Re: C and side-effects

From: Sandy Harris (sandy@storm.ca)
Date: Wed May 03 2000 - 21:12:09 EST


"Robert M. Love" wrote:
>
> > Rik van Riel wrote:
> >
> > > I'm not that good at C, mas aren't expressions with side-effects
> > > ill-defined? How can we be sure (short of tracking the gcc
> > > mailing lists) that i will be incremented after the left part of
> > > the test?
> >
> > Because it is defined in the C standard?
> >
> > Rik
>
> maybe im reading the thread wrong, but Cesar is saying the code
> while ((mm->swap_cnt << 2 * (i + 1) < max_cnt) && i++ < 10)
> does not guarentee that the expression to the left of && occurs prior to
> "i++" -- and he is Right,
> because the C standard does *not* specify this. proof is in K&R, where they
> explicitly mention compiler design or optimization can change compound
> statement ordering in the resulting machine code. thus, i agree an
> alternative should be considered in the kernel.
>
No.

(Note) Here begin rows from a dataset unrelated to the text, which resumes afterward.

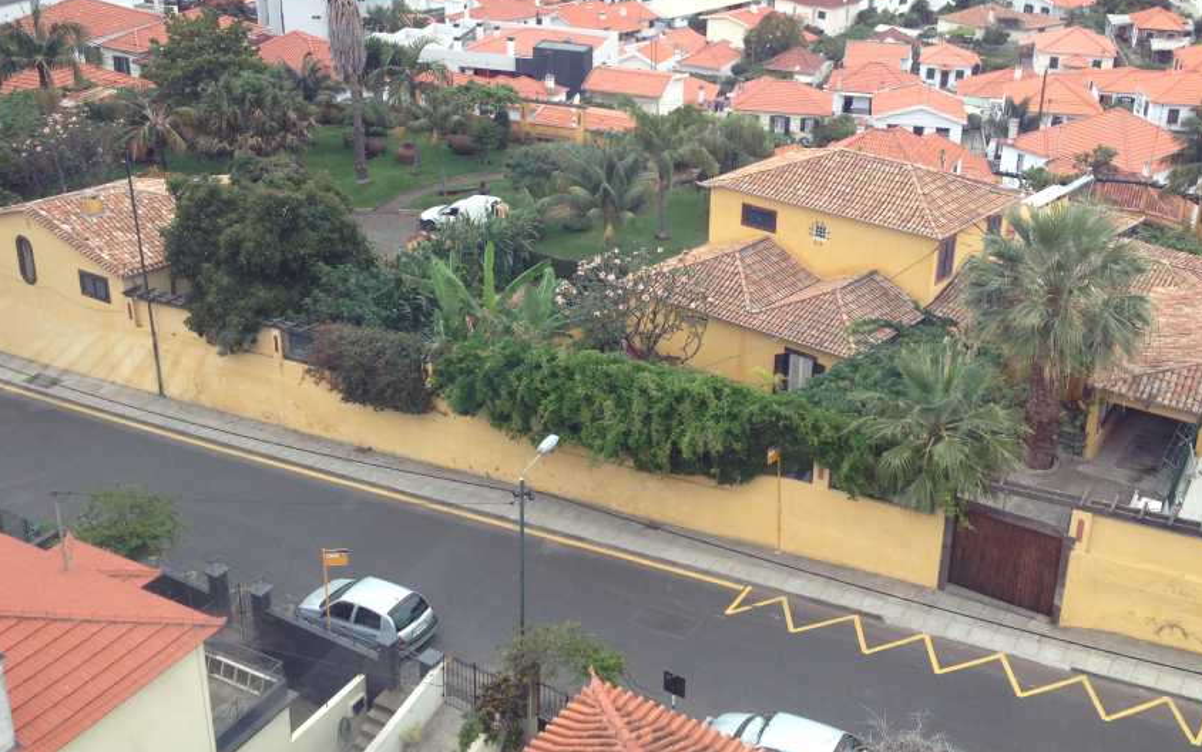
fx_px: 1475
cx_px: 672
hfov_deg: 44.3
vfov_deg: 28.5
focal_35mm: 45
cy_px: 286
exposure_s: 1/282
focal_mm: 4.28
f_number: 2.4
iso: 64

They explicitly state that in, for example:

        x = y() + z() ;

the compiler is free to call the functions y() and z() in either order
Also in:

        x = a( y(), z() ) ;

And it gets worse in some cases. Either of these for example:

        x = y(i) + i++ ;
        x = z(i, i++) ;

can produce quite different results depending what order the compiler
chooses. Such code should be carefully avoided. If there were anything
like that in the kernel, finding an alternative would be mandatory.

But for the && and || operators K&R and the standards equally explicitly
guarantee 'shortcut evaluation':

        x = y() && z() ;

guarantees that y() is called and if it returns 0 then x becomes 0
and z() is not called.

        x = y() || z() ;

guarantees that y() is called and if it returns non-0 then x becomes
non-0 and z() is not called.

Arguably there may be stylistic or readability problems with the
quoted line, but it is definitely legal.